Neste texto o advogado João Francisco Rogowski, destaca um dos tantos problemas que fazem com que o Poder Judiciário tenha perdido sua credibilidade diante dos que necessitam dele, e que muitas vezes, ao aciana-lo, se deparam com decisões descabidas, injustas e de péssima qualidade, senão absurdas.
Questões importantes nas mãos de jovens e inexperientes
estagiários
Por João-Francisco Rogowski, advogado (OAB-RS nº 16.923)
Na pauta das reivindicações das centrais sindicais que
motivou a greve geral de ontem (11) está a regulamentação e limitação da
terceirização. Isso me fez lembrar a questão da estagiariocracia que vem
atormentando aos advogados e causando prejuízos ao interesse público e graves
danos à sociedade, ao funcionalismo público e ao próprio Estado. A situação é
gravíssima e reclama atenção urgente das autoridades.

Instruções:
a. No texto sobre estagiários no Judiciário, qual reivindicação das centrais sindicais o autor menciona?
b. Retome o texto sobre estagiários no Judiciário a partir do ponto em que ele termina.

Dados fornecidos:
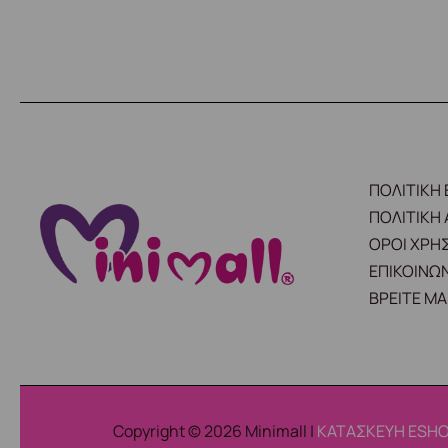
ΠΟΛΙΤΙΚΗ
ΠΟΛΙΤΙΚΗ
ΟΡΟΙ ΧΡΗ
ΕΠΙΚΟΙΝΩΝ
ΒΡΕΙΤΕ ΜΑ
Copyright © 2026 Minimall |
ΚΑΤΑΣΚΕΥΗ ESHO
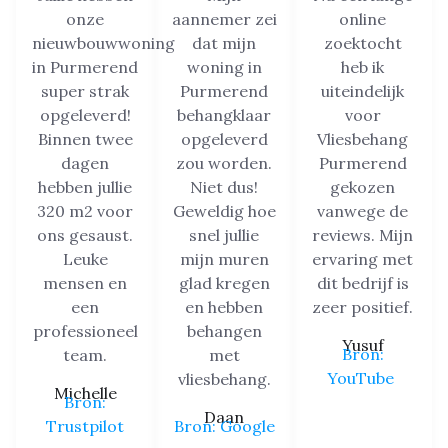
onze
aannemer zei
online
nieuwbouwwoning
dat mijn
zoektocht
in Purmerend
woning in
heb ik
super strak
Purmerend
uiteindelijk
opgeleverd!
behangklaar
voor
Binnen twee
opgeleverd
Vliesbehang
dagen
zou worden.
Purmerend
hebben jullie
Niet dus!
gekozen
320 m2 voor
Geweldig hoe
vanwege de
ons gesaust.
snel jullie
reviews. Mijn
Leuke
mijn muren
ervaring met
mensen en
glad kregen
dit bedrijf is
een
en hebben
zeer positief.
professioneel
behangen
Yusuf
Bron:
team.
met
YouTube
vliesbehang.
Michelle
Bron:
Daan
Trustpilot
Bron: Google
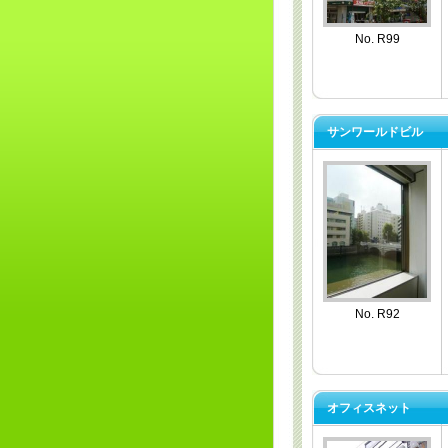
No. R99
サンワールドビル
No. R92
オフィスネット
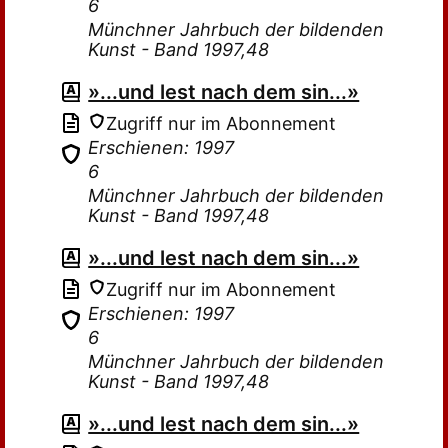
6
Münchner Jahrbuch der bildenden
Kunst - Band 1997,48
»...und lest nach dem sin...»
Zugriff nur im Abonnement
Erschienen: 1997
6
Münchner Jahrbuch der bildenden
Kunst - Band 1997,48
»...und lest nach dem sin...»
Zugriff nur im Abonnement
Erschienen: 1997
6
Münchner Jahrbuch der bildenden
Kunst - Band 1997,48
»...und lest nach dem sin...»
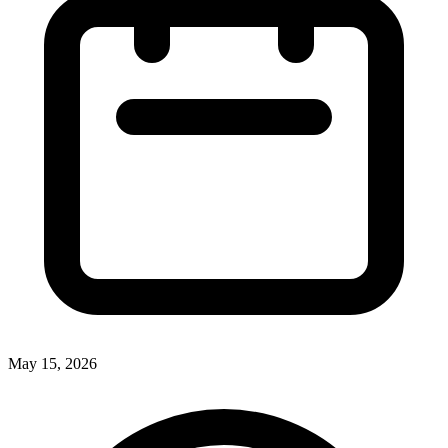
May 15, 2026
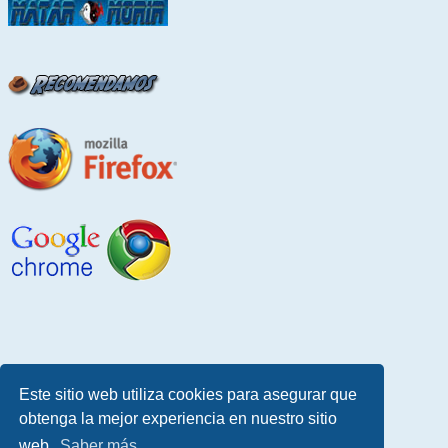
Este sitio web utiliza cookies para asegurar que
obtenga la mejor experiencia en nuestro sitio
web.
Saber más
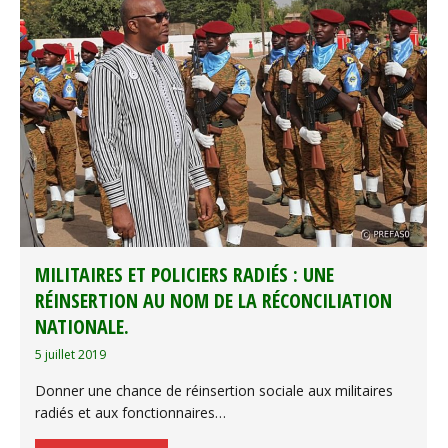
MILITAIRES ET POLICIERS RADIÉS : UNE
RÉINSERTION AU NOM DE LA RÉCONCILIATION
NATIONALE.
5 juillet 2019
Donner une chance de réinsertion sociale aux militaires
radiés et aux fonctionnaires…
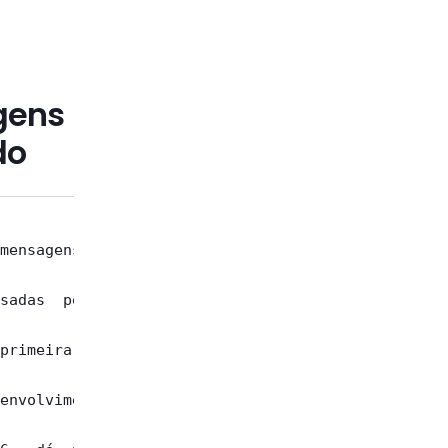
gens
do
mensagens do

sadas  pelos

primeira, nº

envolvimento
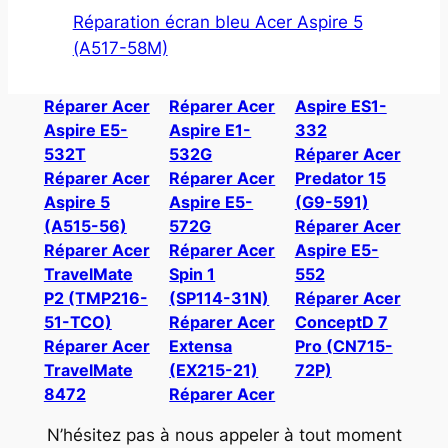
Réparation écran bleu Acer Aspire 5
(A517-58M)
Réparer Acer
Réparer Acer
Aspire ES1-
Aspire E5-
Aspire E1-
332
532T
532G
Réparer Acer
Réparer Acer
Réparer Acer
Predator 15
Aspire 5
Aspire E5-
(G9-591)
(A515-56)
572G
Réparer Acer
Réparer Acer
Réparer Acer
Aspire E5-
TravelMate
Spin 1
552
P2 (TMP216-
(SP114-31N)
Réparer Acer
51-TCO)
Réparer Acer
ConceptD 7
Réparer Acer
Extensa
Pro (CN715-
TravelMate
(EX215-21)
72P)
8472
Réparer Acer
N’hésitez pas à nous appeler à tout moment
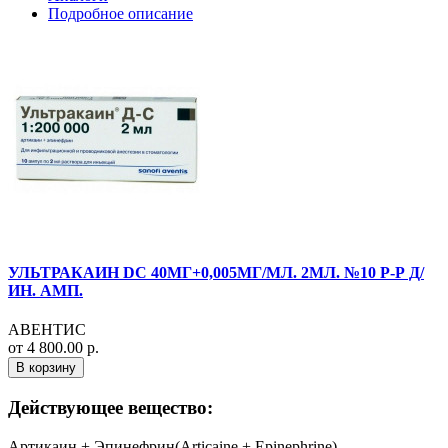
Подробное описание
УЛЬТРАКАИН DC 40МГ+0,005МГ/МЛ. 2МЛ. №10 Р-Р Д/
ИН. АМП.
АВЕНТИС
от 4 800.00 р.
В корзину
Действующее вещество:
Артикаин + Эпинефрин(Articaine + Epinephrine)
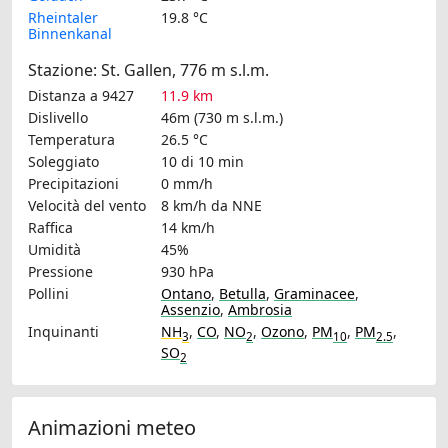
Rheintaler
19.8 °C
Binnenkanal
Stazione: St. Gallen, 776 m s.l.m.
Distanza a 9427
11.9 km
Dislivello
46m (730 m s.l.m.)
Temperatura
26.5 °C
Soleggiato
10 di 10 min
Precipitazioni
0 mm/h
Velocità del vento
8 km/h
da NNE
Raffica
14 km/h
Umidità
45%
Pressione
930 hPa
Pollini
Ontano
,
Betulla
,
Graminacee
,
Assenzio
,
Ambrosia
Inquinanti
NH
,
CO
,
NO
,
Ozono
,
PM
,
PM
,
3
2
10
2.5
SO
2
Animazioni meteo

Respostas:
a. A regulamentação e limitação da terceirização.

b.
Minha crítica não se dirige à pessoas especificas nem a essa
ou àquela administração, pois, há décadas que o problema se arrasta e se
verifica nas três esferas de atribuições do Estado aqui entendido como
municípios, Unidades Federativas e União federal, porém, é visível e inconteste
que se agravou por demais nos últimos anos. Percebe-se claramente a
desvirtuação da finalidade do estágio no serviço público.
Por problemas estruturais e financeiros, o Estado encontrou
na lei do estágio uma oportunidade de burlar a constituição e contratar mão de
obra barata sem concurso público, reforçando a tendência já constatada de
exagero na terceirização, delegação e concessão dos serviços públicos, que
atende por um lado os interesses do gestor público, quiçá manietado pela lei de
responsabilidade fiscal.
Como não pode contratar por concurso, então, empurra o
problema com a barriga, e, de outro lado, também atende interesses mais
sombrios que diuturnamente emergem dos escândalos envolvendo fraudulentas
cooperativas de trabalho e empresas terceirizadas, onde poucos estão
enriquecendo a custa do suor de muitos.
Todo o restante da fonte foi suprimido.